During the initial phase, individuals may experience inflammation in the hands, which can cause the fingers to appear puffy. This phase may last for several months and can be accompanied by symptoms such as itching, burning pain, and redness of the skin. The swelling can also compress underlying structures and lead to the development of conditions such as carpal tunnel syndrome.

The skin may also become dry and thickened, and the loss of skin appendages may occur. Oropharyngeal involvement may include tight skin around the mouth, the reduced opening of the mouth leads to difficulty in chewing and swallowing, gum disease, and inflammation of the gums. A dry mouth can result in scarring in the salivary glands.

Physical Examination

The modified Rodnan skin score is used to evaluate skin thickness in systemic sclerosis, with scores ranging from 0 (uninvolved areas) to 3 (severe skin thickening). This score should be regularly monitored because the progression rate of skin thickness can be a prognostic indicator. Nail fold capillary exams should be performed in all patients with the Raynaud phenomenon suspected of having systemic sclerosis.
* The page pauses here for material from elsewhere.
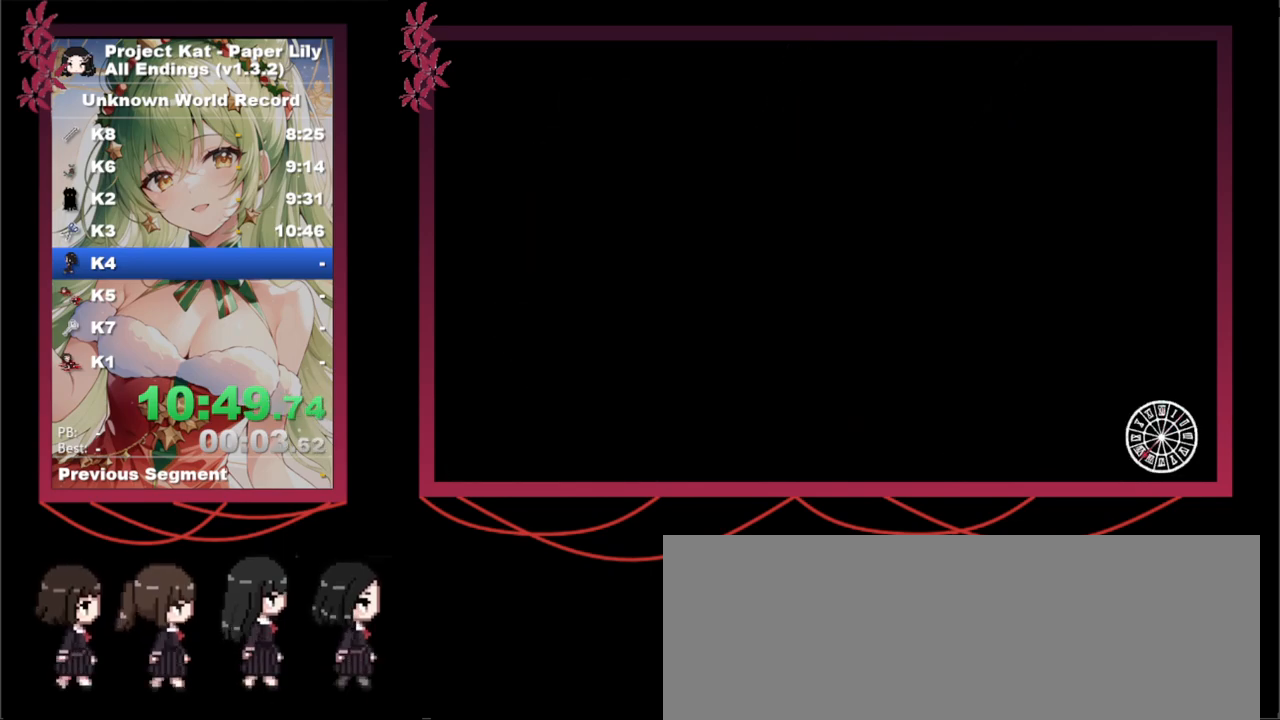
{"keys": ["right", "shift_l", "x"], "events": []}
Video capillaroscopy track changes over time and detects signs of organ involvement in systemic sclerosis. Dermatoscopy effectively identifies specific changes in the nail fold capillary pattern characteristic of systemic sclerosis. It is typically performed on all fingers except the thumbs.
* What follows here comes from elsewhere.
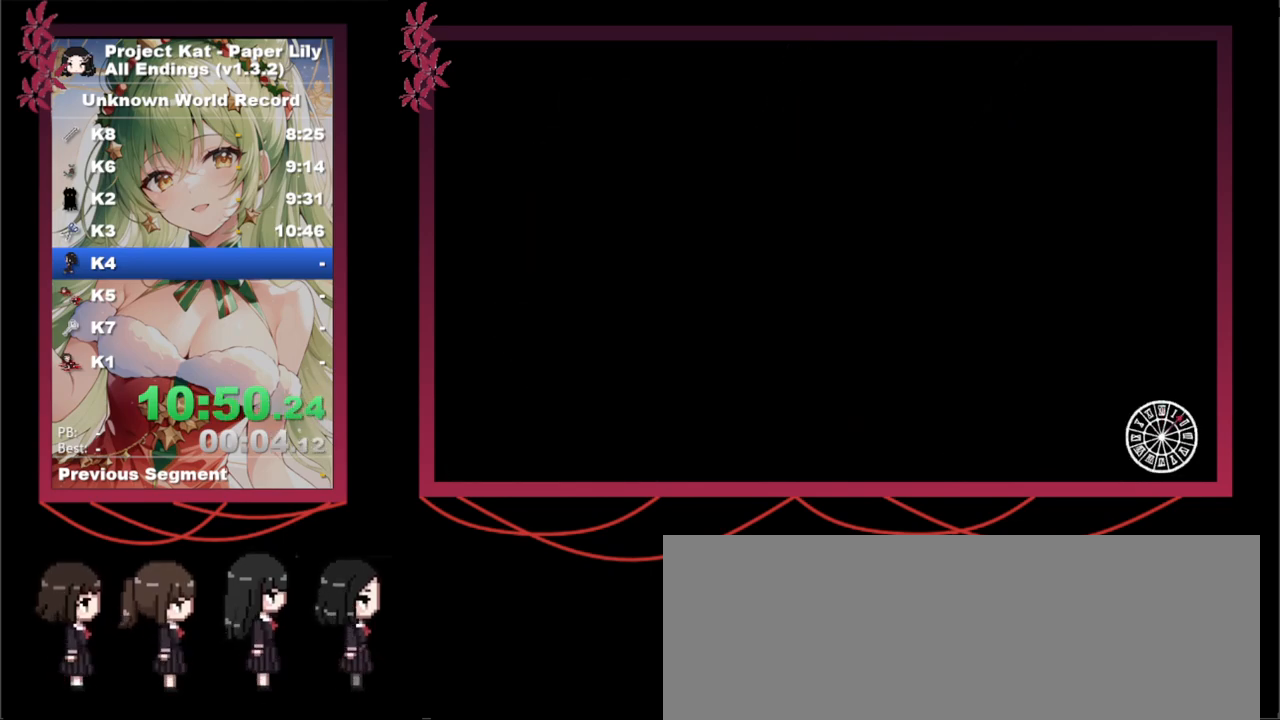
{"keys": ["right", "shift_l", "x"], "events": []}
Both of these techniques may be useful in diagnosing and managing systemic sclerosis. Blood pressure should be closely monitored, especially in patients with diffuse cutaneous systemic sclerosis who have new-onset hypertension or significant worsening of baseline hypertension, as this can be a sign of a scleroderma renal crisis.

Differential Diagnoses

Eosinophilic Fasciitis (EF)

Scleromyxedema

Scleredema

Eosinophilia Myalgia Syndrome

Lichen Sclerosus

Nephrogenic Systemic Fibrosis (NSF)

Toxic Oil Syndrome

Dermatomyositis

There is currently no cure for systemic sclerosis and no treatment that can universally alter the course of the disease. However, effective management of the symptoms and complications can improve the quality of life and outcomes for people with the disease. Early diagnosis is important for successful management.

Corticosteroids should generally be avoided in the treatment of systemic sclerosis due to their potential to exacerbate the disease and cause complications such as scleroderma renal crisis. If corticosteroids are necessary, they should be used at the lowest possible dose for the shortest possible period and only in the case of specific indications such as inflammatory myositis, refractory inflammatory arthritis, or active inflammatory alveolitis.